We hold that henceforth separation pay shall be allowed as a measure of social justice only in those instances where the employee is validly dismissed for causes other than serious misconduct or those reflecting on his moral character. Where the reason for the valid dismissal is, for example, habitual intoxication or an offense involving moral turpitude, like theft or illicit sexual relations with a fellow worker, the employer may not be required to give the dismissed employee separation pay, or financial assistance, or whatever other name it is called, on the ground of social justice.
A contrary rule would, as the petitioner correctly argues, have the effect of rewarding rather than punishing the erring employee for his offense. And we do not agree that the punishment is his dismissal only and that the separation pay has nothing to do with the wrong he has committed. Of course it has. Indeed, if the employee who steals from the company is granted separation pay even as he is validly dismissed, it is not unlikely that he will commit a similar offense in his next employment because he thinks he can expect a little leniency if he is again found out. This kind of misplaced compassion is not going to do labor in general any good as it will encourage the infiltration of its ranks by those who do not deserve the protection and concern of the Constitution.

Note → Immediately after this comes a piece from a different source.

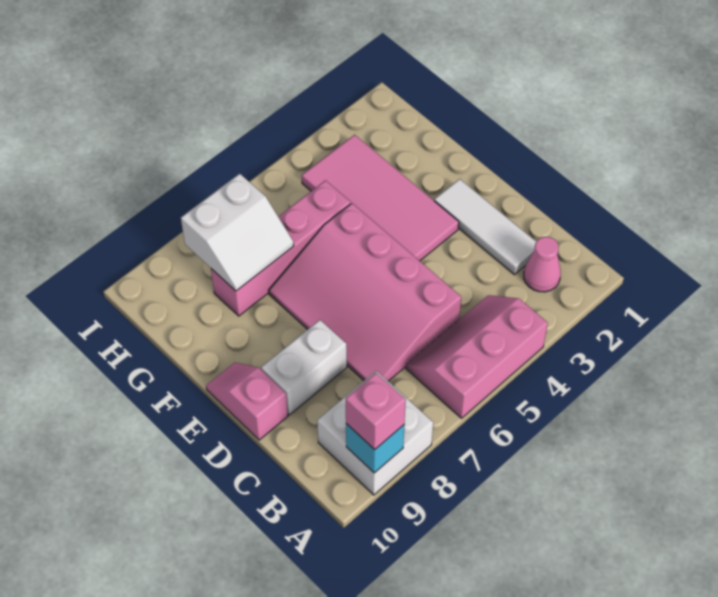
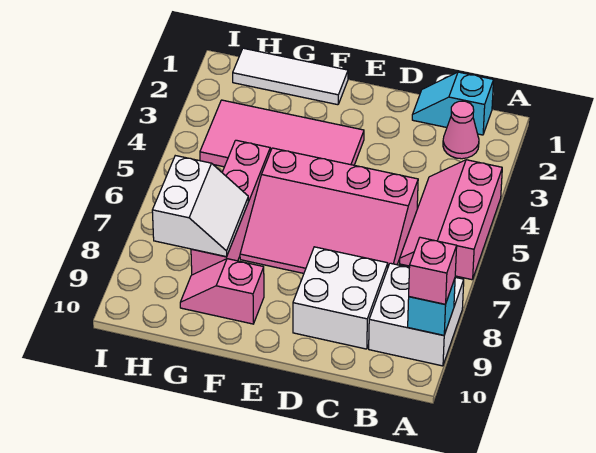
none -> cyan 1x2 slope [412,72,494,135]
white 1x3 tile [434,179,536,275] -> white 1x3 tile moved to [233,48,348,105]
white 1x2 brick [261,320,347,415] -> white 2x2 brick [293,247,388,349]
pink 1x2 slope [206,363,288,440] -> pink 1x2 slope moved to [180,259,264,324]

The policy of social justice is not intended to countenance wrongdoing simply because it is committed by the underprivileged. At best it may mitigate the penalty but it certainly will not condone the offense. Compassion for the poor is an imperative of every humane society but only when the recipient is not a rascal claiming an undeserved privilege. Social justice cannot be permitted to be the refuge of scoundrels any more than can equity be an impediment to the punishment of the guilty. Those who invoke social justice may do so only if their hands are clean and their motives blameless and not simply because they happen to be poor. This great policy of our Constitution is not meant for the protection of those who have proved they are not worthy of it, like the workers who have tainted the cause of labor with the blemishes of their own character.
In light of the foregoing propositions, it is evident that the grant of separation pay to the private respondents is unjustified, they having been dismissed for causes reflecting on their moral character.
WHEREFORE, the order of respondent Minister of Labor dated January 16, 1987, upholding the grant by the Regional Director to petitioner Academy of clearance to terminate the services of the respondent spouses, is AFFIRMED except for the grant of separation pay to the latter which is hereby DISALLOWED.
IT IS SO ORDERED.
Cruz, Gancayco, Griño-Aquino and Medialdea, JJ., concur.
1 Order dated Jan. 16, 1987, Rollo, pp. 12-16.
2 Celerino Mercado and his wife, Conchita Mercado, then respectively Principal/Treasurer and classroom teacher of the Osias Academy; Rollo, pp. 3, 12.
3 148 SCRA 187.
4 148 SCRA 526.
5 145 SCRA 123.
6 143 SCRA 132.
7 133 SCRA 752.
8 129 SCRA 502.
9 145 SCRA 196, supra.
10 Per Mr. Justices Isagani A. Cruz.